Christianity is in the midst of a difficult transition. In many parts of the world, the institutional church is dying. It’s outlived its usefulness. Today, the church is stuck on problems of institutional survival and focused on inconsequential issues. In recent decades, the church has generally failed to take moral and ethical leadership in areas that have been vital for the post-modern era focusing instead on maintaining antiquated sexual ethics. I look to the millennial generation who are preparing for ordination to lead us in new ways. At the same time I recognize that the path that seems best for them is not one I can easily follow because it harkens back to what I worked so hard to change.
The one decision I have made is this: I won’t be like many of the clergy from my youth who often told us that we were wrong for wanting change. “Oh, that guitar music has no place in church,” they’d say. “You need to show proper reverence for sacred things,” they’d admonish us. “When you’re older, you’ll understand,” was their sure conclusion. Those pastors taught me a great deal about ministry. From them I learned exactly what not to do if I wanted to be a supportive influence in the lives of others. Their admonishments resulted in frustration and anger, resulting in many people from my age group giving up on church. Luckily, I found other options.

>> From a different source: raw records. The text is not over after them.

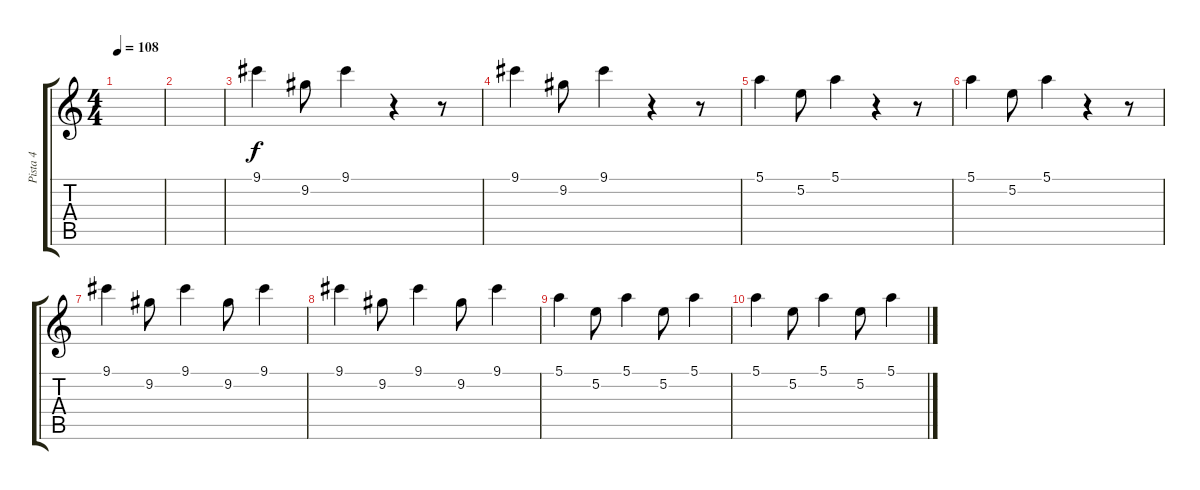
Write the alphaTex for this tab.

\track ("Pista 4" "Pista 4") {instrument electricguitarclean}
\staff {score tabs}
\tuning (E4 B3 G3 D3 A2 E2) {hide}
\ts (4 4)
\tempo 108
\clef g2
\ks c
|
|
9.1.4 9.2.8 9.1.4 r.4 r.8 |
9.1.4 9.2.8 9.1.4 r.4 r.8 |
5.1.4 5.2.8 5.1.4 r.4 r.8 |
5.1.4 5.2.8 5.1.4 r.4 r.8 |
9.1.4 9.2.8 9.1.4 9.2.8 9.1.4 |
9.1.4 9.2.8 9.1.4 9.2.8 9.1.4 |
5.1.4 5.2.8 5.1.4 5.2.8 5.1.4 |
5.1.4 5.2.8 5.1.4 5.2.8 5.1.4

I guess that’s been the theme of my life since my youth: finding other options for sharing a dynamic faith rooted in an awareness of the presence of the Divine infused throughout all of life. These days, as I work to be of some support for talented younger people entering professional ministry, I hope that I am accepting of our different generational perspectives and help them find their own way. At the same time, I wish that I lived closer to Sr. Mary Thomas. As my senior in accepting the different perspective of younger generations, I’m sure she’d have some helpful insights.